Utilisation Imparfait et PC
Passé Composé en Imparfait
Passé Composé (PC)
Gebruik voor:
Specifieke, afgeronde gebeurtenissen in het verleden:
Voorbeeld: “J’ai visité Paris.” (Ik heb Parijs bezocht.)
Opeenvolgende acties in het verleden:
Voorbeeld: “Il est arrivé, il a vu, il a vaincu.” (Hij kwam, hij zag, hij overwon.)
Imparfait
Gebruik voor:
Beschrijvingen en achtergrondinformatie in het verleden:
Voorbeeld: “Il faisait beau.” (Het was mooi weer.)

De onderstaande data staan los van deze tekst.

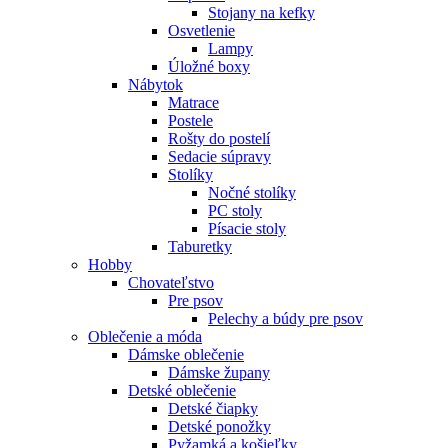
Stojany na kefky
Osvetlenie
Lampy
Úložné boxy
Nábytok
Matrace
Postele
Rošty do postelí
Sedacie súpravy
Stolíky
Nočné stolíky
PC stoly
Písacie stoly
Taburetky
Hobby
Chovateľstvo
Pre psov
Pelechy a búdy pre psov
Oblečenie a móda
Dámske oblečenie
Dámske župany
Detské oblečenie
Detské čiapky
Detské ponožky
Pyžamká a košieľky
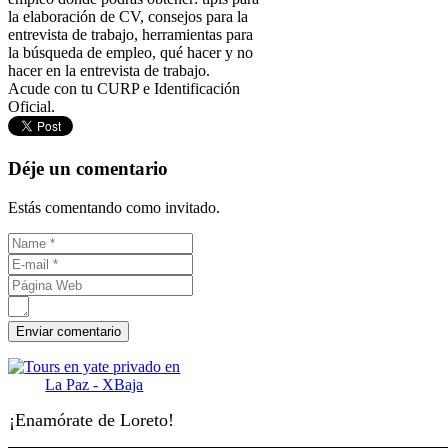
la elaboración de CV, consejos para la
entrevista de trabajo, herramientas para
la búsqueda de empleo, qué hacer y no
hacer en la entrevista de trabajo.
Acude con tu CURP e Identificación
Oficial.
Déje un comentario
Estás comentando como invitado.
¡Enamórate de Loreto!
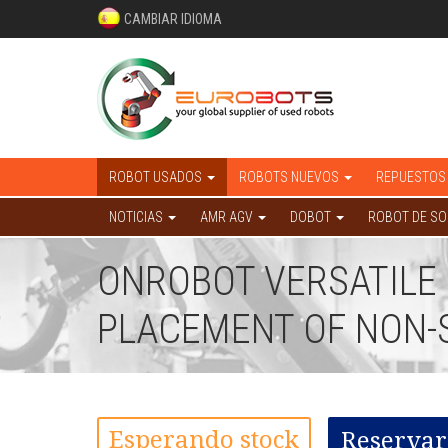
CAMBIAR IDIOMA
ROBOT USADOS
ROBOTS NUEVOS
REPUESTOS
NOTICIAS
AMR AGV
DOBOT
ROBOT DE S
ONROBOT VERSATILE 
PLACEMENT OF NON-S
Esperando stock
Reservar 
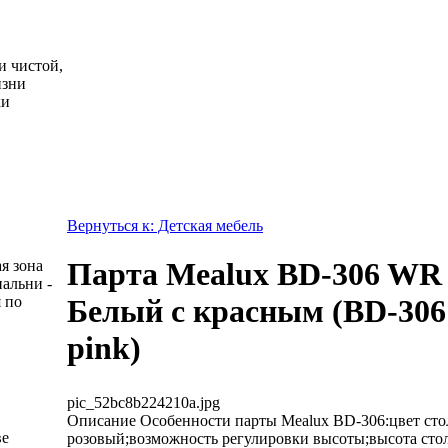
и чистой,
изни
ки
Вернуться к: Детская мебель
Парта Mealux BD-306 WR
я зона
пальни -
 по
Белый с красным (BD-30
pink)
pic_52bc8b224210a.jpg
Описание
Особенности парты Mealux BD-306:цвет с
ве
розовый;возможность регулировки высоты;высота сто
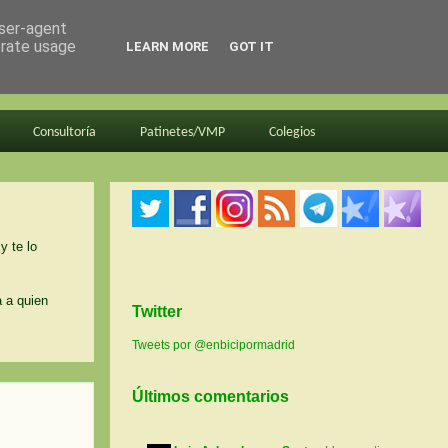
user-agent
erate usage
LEARN MORE
GOT IT
Consultoría
Patinetes/VMP
Colegios
y te lo
a a quien
Twitter
Tweets por @enbicipormadrid
Últimos comentarios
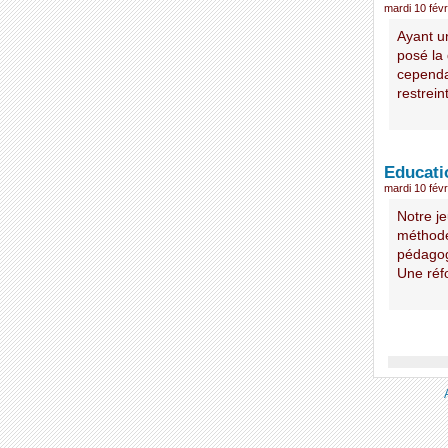
mardi 10 févr
Ayant un
posé la 
cependa
restreint
Educati
mardi 10 févr
Notre j
méthode
pédagogi
Une réf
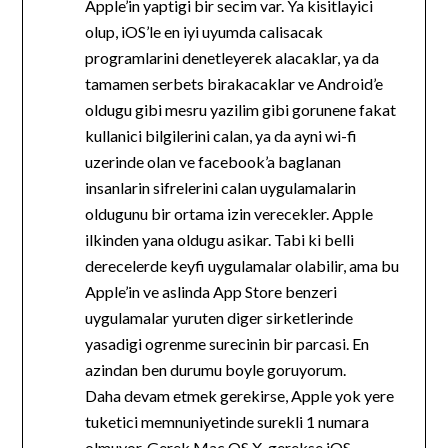
Apple’in yaptigi bir secim var. Ya kisitlayici
olup, iOS’le en iyi uyumda calisacak
programlarini denetleyerek alacaklar, ya da
tamamen serbets birakacaklar ve Android’e
oldugu gibi mesru yazilim gibi gorunene fakat
kullanici bilgilerini calan, ya da ayni wi-fi
uzerinde olan ve facebook’a baglanan
insanlarin sifrelerini calan uygulamalarin
oldugunu bir ortama izin verecekler. Apple
ilkinden yana oldugu asikar. Tabi ki belli
derecelerde keyfi uygulamalar olabilir, ama bu
Apple’in ve aslinda App Store benzeri
uygulamalar yuruten diger sirketlerinde
yasadigi ogrenme surecinin bir parcasi. En
azindan ben durumu boyle goruyorum.
Daha devam etmek gerekirse, Apple yok yere
tuketici memnuniyetinde surekli 1 numara
olmuyor. Gerek Mac OS X, gerekse iOS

Gewoontes of herhaalde acties in het verleden:
Voorbeeld: “Tous les étés, nous allions à la plage.” (Elke zomer gingen we naar het strand.)
Voortdurende of onafgemaakte acties in het verleden:
Voorbeeld: “Je lisais quand il est arrivé.” (Ik was aan het lezen toen hij aankwam.)
Fysieke of emotionele toestanden in het verleden:
Voorbeeld: “J’étais fatigué.” (Ik was moe.)
Kort samengevat:
Passé Composé: Voor specifieke, afgeronde gebeurtenissen.
Imparfait: Voor beschrijvingen, gewoontes en voortdurende acties.